→ Instructions for the task
Reproduce the data below word for word, omitting the pictures.

(Information shown)

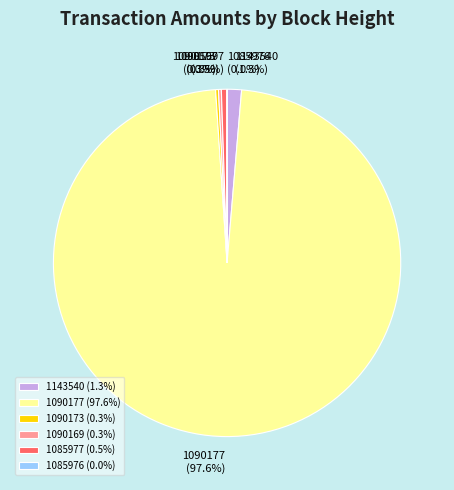

To the nearest percent, what is the difference between the largest and smallest slice percentages?

98%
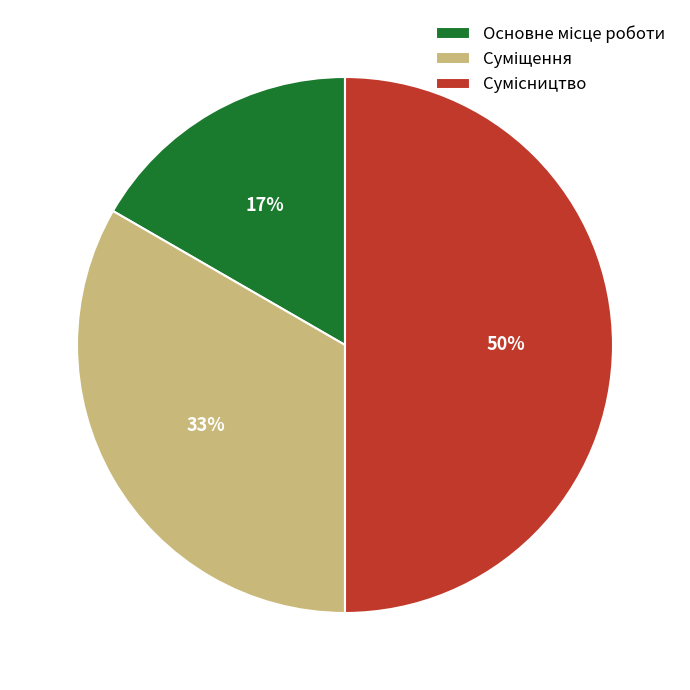

To the nearest percent, what is the difference between the largest and smallest slice percentages?

33%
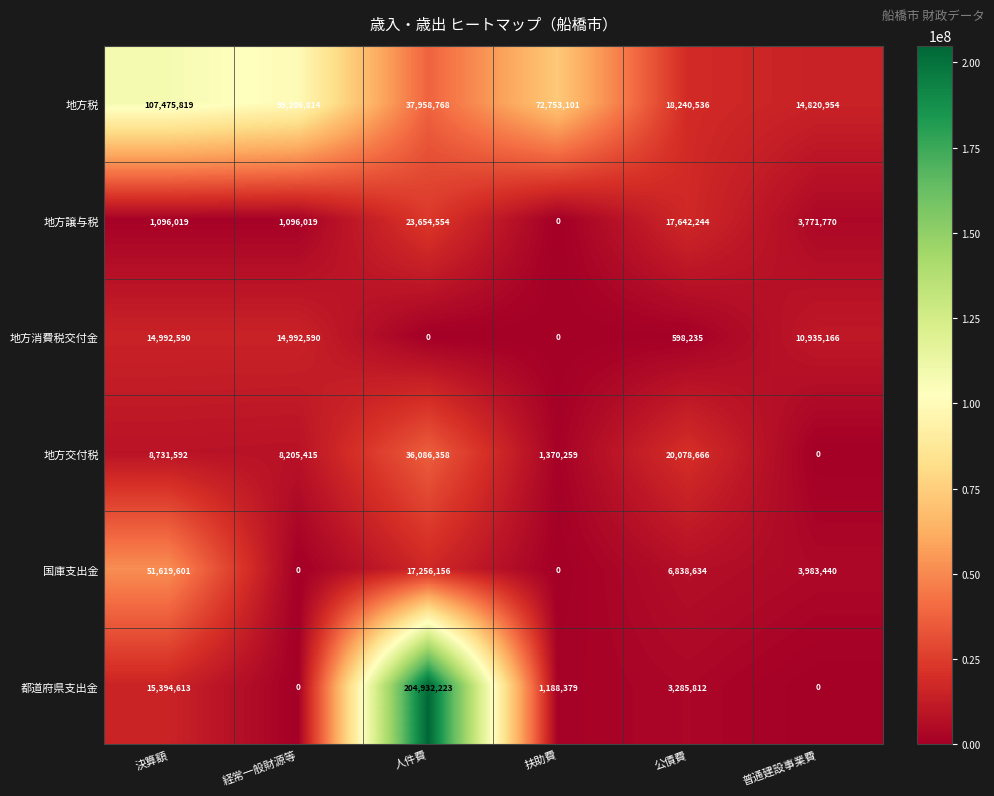

True or false: 地方交付税 has a value of 36086358 at 人件費.

True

(End Information shown)

→ Response to the exercise
To the nearest percent, what is the difference between the largest and smallest slice percentages?

98%

To the nearest percent, what is the difference between the largest and smallest slice percentages?

33%

True or false: 地方交付税 has a value of 36086358 at 人件費.

True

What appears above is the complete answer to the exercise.